In his book Transcritique, Kojin Karatani extrapolates from Marx to say that surplus value is made through the exchange between different value systems. For instance, industrial capital creates surplus value by ‘incessantly producing new value systems temporally – that is, with technological innovation’. As Karatani puts it, ‘Capital has to discover and create these differences everyday’. We could add that this extends far beyond industrial production to the differentiation of new markets, new desires, and new subjective dispositions. Creating the differences integral to the reproduction of capital requires re-organising the field of experience. The current ‘established order’ constantly undergoes such re-orderings, yet inequality in wealth and privilege is unaffected and continues to worsen. These redistributions effected by capital can make visible or further obscure those who are excluded from the sensible order – i.e. the working-class as part of no part, immigrant laborers, the impoverished inhabitants of the third world slums, for instance. However, without a change in economic conditions, which are not reducible to economic science as a form of ‘political representation’ (The Philosopher and His Poor), it is difficult to see how the excluded can actually stage a disordering of roles to significant effect without being condemned to enact the infinite repetition of these performances. What distinguishes the politics you describe from the re-orderings prevalent in commerce today?
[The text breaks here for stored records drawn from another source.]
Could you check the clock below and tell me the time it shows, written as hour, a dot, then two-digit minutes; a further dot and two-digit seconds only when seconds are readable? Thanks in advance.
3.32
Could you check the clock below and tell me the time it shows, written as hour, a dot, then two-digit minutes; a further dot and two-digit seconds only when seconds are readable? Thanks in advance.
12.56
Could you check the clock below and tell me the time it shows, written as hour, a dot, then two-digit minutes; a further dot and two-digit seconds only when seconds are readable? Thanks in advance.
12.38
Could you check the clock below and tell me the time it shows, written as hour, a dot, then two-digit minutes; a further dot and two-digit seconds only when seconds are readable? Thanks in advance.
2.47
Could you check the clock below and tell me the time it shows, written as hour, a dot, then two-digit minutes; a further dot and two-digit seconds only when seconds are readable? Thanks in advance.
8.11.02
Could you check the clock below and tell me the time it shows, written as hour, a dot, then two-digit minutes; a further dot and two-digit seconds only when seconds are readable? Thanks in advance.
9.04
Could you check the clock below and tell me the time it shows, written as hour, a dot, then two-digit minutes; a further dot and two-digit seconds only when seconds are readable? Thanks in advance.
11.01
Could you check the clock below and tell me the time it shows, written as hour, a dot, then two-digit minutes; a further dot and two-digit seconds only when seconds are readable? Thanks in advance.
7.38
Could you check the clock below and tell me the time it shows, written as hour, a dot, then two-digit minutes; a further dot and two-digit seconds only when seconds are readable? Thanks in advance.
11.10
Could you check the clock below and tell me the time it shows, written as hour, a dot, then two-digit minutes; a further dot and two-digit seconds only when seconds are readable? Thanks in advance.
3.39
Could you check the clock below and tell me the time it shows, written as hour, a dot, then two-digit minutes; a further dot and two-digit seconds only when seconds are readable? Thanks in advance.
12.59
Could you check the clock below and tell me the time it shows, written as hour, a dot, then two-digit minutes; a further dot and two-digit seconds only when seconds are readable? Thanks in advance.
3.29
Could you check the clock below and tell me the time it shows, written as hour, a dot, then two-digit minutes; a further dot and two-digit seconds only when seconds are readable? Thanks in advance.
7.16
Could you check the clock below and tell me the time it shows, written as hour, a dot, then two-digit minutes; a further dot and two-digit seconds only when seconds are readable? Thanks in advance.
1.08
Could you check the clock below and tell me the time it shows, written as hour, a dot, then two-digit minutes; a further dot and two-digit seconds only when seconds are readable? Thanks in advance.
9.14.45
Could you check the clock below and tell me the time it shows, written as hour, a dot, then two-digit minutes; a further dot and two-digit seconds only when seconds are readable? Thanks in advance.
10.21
Would you say that economic conditions could only change through such reorganisations of the sensible order and if so, how can the part of no part create consequential disturbances when the current distribution (in so far as it is determined by capital) relies on such re-orderings?

Likewise, the theatrical and artificial qualities you have identified in politics resemble what contemporary business and political theorists alike have identified as a generalized condition of performativity in contemporary labour – from the standardization of ‘performance’ in the work place to the employee-actors of Pine and Gilmore’s ‘experience economy’ to Paolo Virno’s identification of the qualities which once defined performance and politics – that is communication, improvisation, creating no finished product – in labour. Virno asserts that politics today seems ‘in a disastrous way, like some superfluous duplication of the experience of labor’. What are the advantages to thinking politics in terms of artifice and theatricality when such a notion already permeates the spectrum of contemporary labour and is, by some accounts, hindering the possibility of politics?